Bad Bunny Sets All-Time Touring Record Grossing $435M In A Calendar Year

Bad Bunny performs the final show of his “World’s Hottest Tour” at Azteca Stadium in Mexico City on Saturday. The Puerto Rican star grossed more than $10.5 million over two shows during the weekend to become the highest-grossing artist in a calendar year. (Photo by Medios y Media/Getty Images)

Bad Bunny closed out his 43-date “World’s Hottest Tour” at Mexico City’s Azteca Stadium on Saturday and Sunday (Dec 9-10) and with those two performances set the all-time record for the highest-grossing tour in a single calendar year. Bad Bunny, a.k.a. Benito Antonio Martínez Ocasio, grossed more than $10.5 million over two nights giving him a grand total of $435,388,660 for the calendar year, according to box office reports submitted to Pollstar.

His mammoth $435.3 gross surpasses Ed Sheeran’s “Divide Tour,” which topped Pollstar’s 2018 Year-End Worldwide Top 100 chart with a record $432.4 million, the all-time highest-grossing live entertainment act in a calendar year—until now.

“I think we all feel very proud of what he’s accomplished,” Hans Schafer, SVP of Global Touring at Live Nation, which promoted the tour, tells Pollstar. “It’s a feat that is remarkable. It is huge for Latin music and unprecedented and a remarkable accomplishment on its own, regardless of genre to see an artist of his age reaching those heights is just something that makes it very promising for us, of what the future holds.”

Bad Bunny had 81 shows this year across two tours. He performed in arenas earlier this year during his “El Último Tour Del Mundo Tour” run, which ran from Feb. – April grossing $113 million and selling 574K tickets.
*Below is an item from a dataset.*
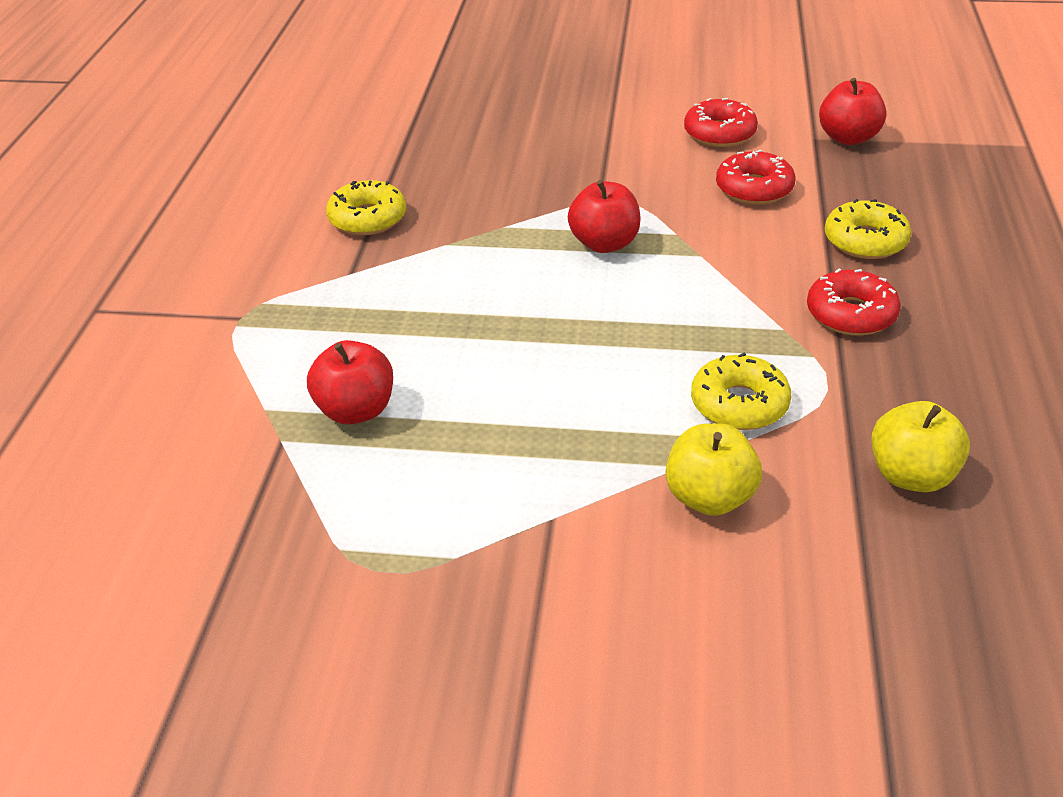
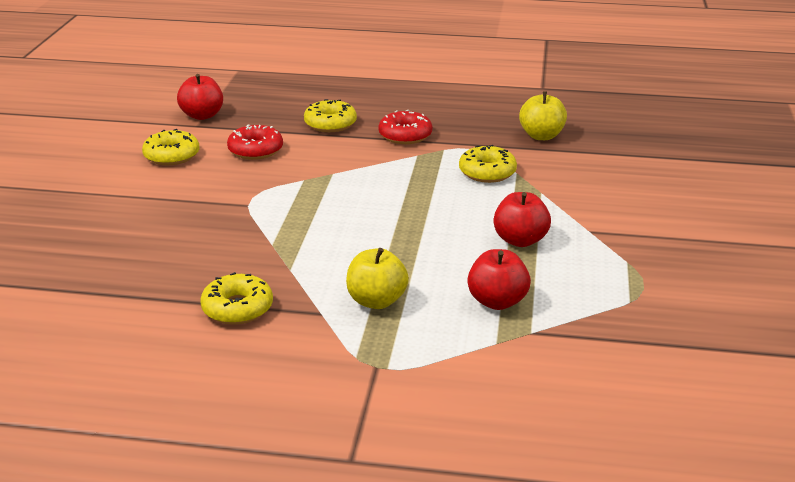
camera: 90 degrees left, 10 degrees down
(604, 244) = (309, 205): red apple -> red apple (520, 240)
(710, 497) = (565, 185): yellow apple -> yellow apple (376, 301)
(719, 133) = (172, 156): red donut -> yellow donut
In August, he made his prodigious leap into stadiums for “World’s Hottest Tour.” The superstar sold 2,478,796 tickets, which averaged $176.64 each, and earned an average of $5,375,168 per night.

“In April 2021, when we put ‘El Último Tour del Mundo’ arena tour on sale, which ultimately started in February of ‘22, what we saw from a numbers perspective were indicative of demand being off the charts,” Jbeau Lewis, Bad Bunny’s agent and a partner at United Talent Agency, told Pollstar about making the leap from arenas to stadiums. “When you look at a ticketing queue for a show that can hold 17,000 and there’s 300,000 in the queue, it certainly suggests there’s a lot more meat on the bone to be had.”

Lewis recalled a conversation he had with Bad Bunny’s manager Noah Assad of Rimas Entertainment when tickets for the arena tour went on sale and both were thinking the same thing: “We got to hold stadiums for next year.”

“I give Noah and [Bad Bunny] all the credit in the world,” Lewis said. “They have such foresight, and vision as to what they want to do, they’re always ten steps ahead of everybody else.

“The plan to go on the arena tour, release the album a month after that tour ended and have a stadium tour that would start a couple of months after that was hatched 18 months ago at this point. We’ve just been working toward the execution of it.”